PASSAGE TO READ.
Prior to the introduction of immunotherapy, very few options existed for heavily pretreated patients with recurrent and metastatic head and neck squamous cell carcinoma. While several targets for the therapy have been identified, a number of important issues are still being investigated.
In an educational presentation at the 2016 American Society of Clinical Oncology (ASCO) Annual Meeting, presenters discussed the current state of immunotherapy research and advances in treatment of this patient population. They examined the response dynamics, efficacy, safety, and tolerability of several checkpoint inhibitors, and reviewed several ongoing studies.1
They focused on 2 checkpoint inhibitory mechanisms in particular: the CTLA-4 and PD/PDL1 pathways, which function at initial and later stages of the tumor immune response. A number of clinical trials have investigated the inhibition of these mechanisms both individually and jointly, as well as in combination with other therapies.

TASKS TO PERFORM.
A. In the passage on immunotherapy for head and neck cancer, which two checkpoint inhibitory mechanisms did the presenters focus on?
B. Write the next few sentences of the passage on immunotherapy for head and neck cancer, picking up after its final sentence.
The rows have nothing to do with the passage.

Dataset entries:
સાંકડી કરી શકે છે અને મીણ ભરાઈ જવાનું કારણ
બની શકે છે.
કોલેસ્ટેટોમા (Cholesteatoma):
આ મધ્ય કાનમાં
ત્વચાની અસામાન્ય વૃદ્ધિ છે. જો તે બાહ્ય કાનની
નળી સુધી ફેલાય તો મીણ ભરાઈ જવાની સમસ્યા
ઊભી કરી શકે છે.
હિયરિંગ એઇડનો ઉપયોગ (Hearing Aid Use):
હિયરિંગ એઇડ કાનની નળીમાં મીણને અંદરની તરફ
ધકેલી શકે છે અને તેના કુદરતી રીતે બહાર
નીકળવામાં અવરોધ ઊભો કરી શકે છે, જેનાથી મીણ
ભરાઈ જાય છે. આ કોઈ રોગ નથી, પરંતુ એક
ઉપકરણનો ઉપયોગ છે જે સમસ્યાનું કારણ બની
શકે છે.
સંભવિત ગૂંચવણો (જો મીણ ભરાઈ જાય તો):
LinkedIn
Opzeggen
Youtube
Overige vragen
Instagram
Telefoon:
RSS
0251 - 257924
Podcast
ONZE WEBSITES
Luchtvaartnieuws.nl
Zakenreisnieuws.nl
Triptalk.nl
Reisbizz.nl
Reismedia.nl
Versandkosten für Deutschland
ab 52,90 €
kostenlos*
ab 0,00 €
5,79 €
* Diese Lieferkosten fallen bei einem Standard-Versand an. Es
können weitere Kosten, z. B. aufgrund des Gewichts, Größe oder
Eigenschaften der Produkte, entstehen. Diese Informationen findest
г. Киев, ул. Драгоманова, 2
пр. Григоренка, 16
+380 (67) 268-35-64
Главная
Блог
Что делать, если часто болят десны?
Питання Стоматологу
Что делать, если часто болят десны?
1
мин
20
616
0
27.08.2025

WRITTEN ANSWERS.
A. The CTLA-4 and PD/PDL1 pathways.

B.
“There are a lot of ongoing studies that are looking at a combination of targeted therapy and immune therapy,” said article coauthor Nooshin Hashemi Sadraei, MD, of the University of Cincinnati in Ohio, in an interview with Cancer Therapy Advisor. “We know for a fact that when you add targeted therapy you can have an added or synergistic effect with immune therapy, depending on what setting you’re looking at.”
The article discussed the ongoing search for reliable biomarkers to identify subgroups that will benefit from immunotherapy. Potential candidates include gene expression signatures of the “T-cell inflamed phenotype,” which has been identified as a predictor of clinical benefit from anti-PD1 for patients with head and neck cancer.